There is no agreed-upon, official definition for “bonanza” grade – but anything over 5g/t gold is considered high-grade.
Reserve definition drilling at the M1 South prospect, part of the Sanbrado project, has delivered hits of 6.5m at 61.8g/t from 258.5m deep, including 3m at 132g/t.
This type of drilling is done to convert resources to reserves, which are discoveries that are commercially recoverable using existing technology.
Drilling at the M5 prospect, meanwhile, has returned intercepts of 14m at 12g/t from 510m, including 1m at 49.9g/t.
It’s more than a one-off for West African, which has previously reported multiple hits of high-grade gold from the highly fertile Burkina Faso.
The country is Africa’s third largest exploration jurisdiction for gold and the continent’s fourth largest producer.
Managing director Richard Hyde told Stockhead that typically most West African gold mines have a 1.5 to 2g/t head grade, but West African Resources’ M1 South deposit has an average resource grade of 12g/t.
“It’s funny that the actual high-grade has just been so consistent, which is unusual for a really high-grade system because usually they’re quite patchy,” he explained.
That’s good news for West African because the Sanbrado project is “just going to make lots of money” thanks to the extremely high-grade M1 South prospect, Mr Hyde said.
This is because the company can be more aggressive in its approach, allowing it to mine faster and not have to be so selective in the material it sends through the mill.
“We’ve sized the plant and operation based on the lower grade open pits and then it means we can approach the M1 South underground probably more aggressively and we can probably afford to take more dilution,” Mr Hyde said.
West African has found mineralisation in reserve down to 500m, but has drilled down to 700m and there is still more mineralisation.
If the company can successfully infill that additional mineralisation, Mr Hyde thinks the company can extend the life of the M1 South mine from around five years to eight years.
Several other gold explorers are having success in West Africa, including Mako Gold (ASX:MKG), which last month revealed it had made a new discovery in Burkina Faso that returned hits of up to 53.8g/t.
Meanwhile, newly listed African Gold (ASX:A1g) has now got boots on the ground at its “Agboville” project on the Ivory Coast.

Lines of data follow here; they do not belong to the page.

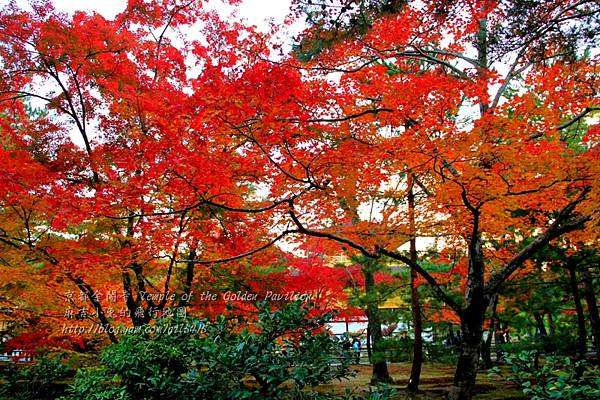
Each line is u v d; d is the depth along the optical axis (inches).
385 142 238.2
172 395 223.9
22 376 360.8
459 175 233.8
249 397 202.5
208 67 205.2
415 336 432.1
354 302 420.8
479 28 289.3
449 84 237.5
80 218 257.8
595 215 255.4
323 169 247.9
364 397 224.7
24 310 327.3
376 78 275.6
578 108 302.7
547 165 223.6
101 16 294.5
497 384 460.4
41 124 299.3
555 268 426.0
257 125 216.8
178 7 325.4
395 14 228.8
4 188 248.4
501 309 501.4
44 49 282.4
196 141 238.7
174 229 296.5
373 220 315.3
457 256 435.5
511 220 299.0
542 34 247.6
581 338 396.8
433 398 391.9
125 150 275.0
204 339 235.1
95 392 251.4
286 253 408.2
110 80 292.5
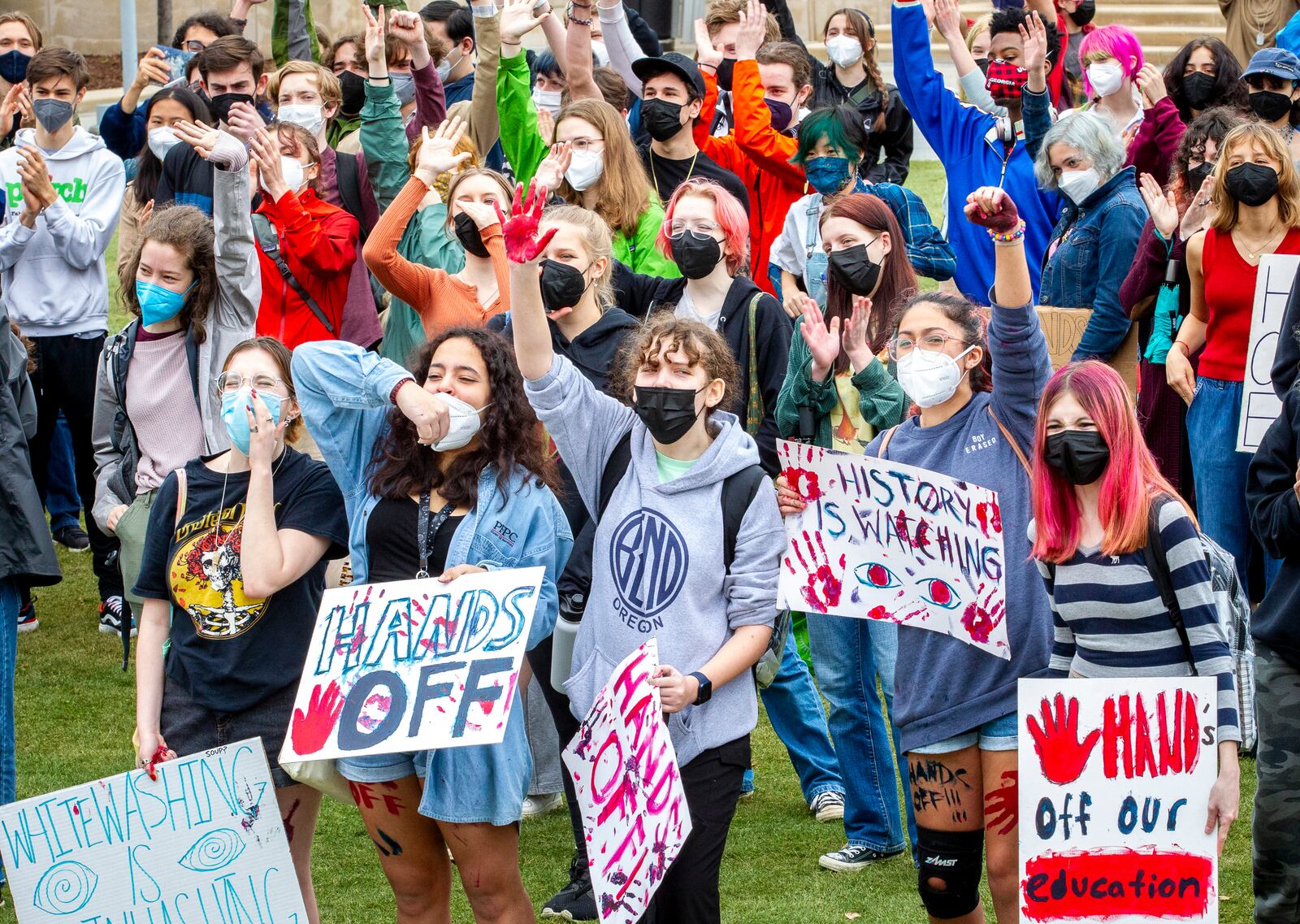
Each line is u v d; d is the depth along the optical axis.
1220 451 16.14
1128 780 9.84
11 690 13.73
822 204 17.55
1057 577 10.38
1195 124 17.94
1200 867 9.84
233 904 11.32
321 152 20.02
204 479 11.86
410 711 10.34
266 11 52.00
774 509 10.91
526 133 19.34
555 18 22.95
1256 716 11.12
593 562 11.16
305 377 11.35
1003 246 10.73
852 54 23.92
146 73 25.30
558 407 11.13
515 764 10.94
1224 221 15.97
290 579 11.45
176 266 15.13
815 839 14.63
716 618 10.76
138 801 11.23
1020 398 11.04
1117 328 18.05
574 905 13.22
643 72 19.06
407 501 11.29
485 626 10.49
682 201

Traditionally known for its cocoa and coffee, the Ivory Coast wants to see if it can lure more miners to its shores.
And apparently it’s just as prospective as its West African neighbours.
Bridge Street Capital analyst Dr Chris Baker told Stockhead late last year that the whole of West Africa from Ghana all the way through to Mali and Senegal is very prospective for gold orebodies and there have been some very, very large orebodies found.
“In the last 20 years we’ve seen two or three big gold rushes in West Africa,” he said.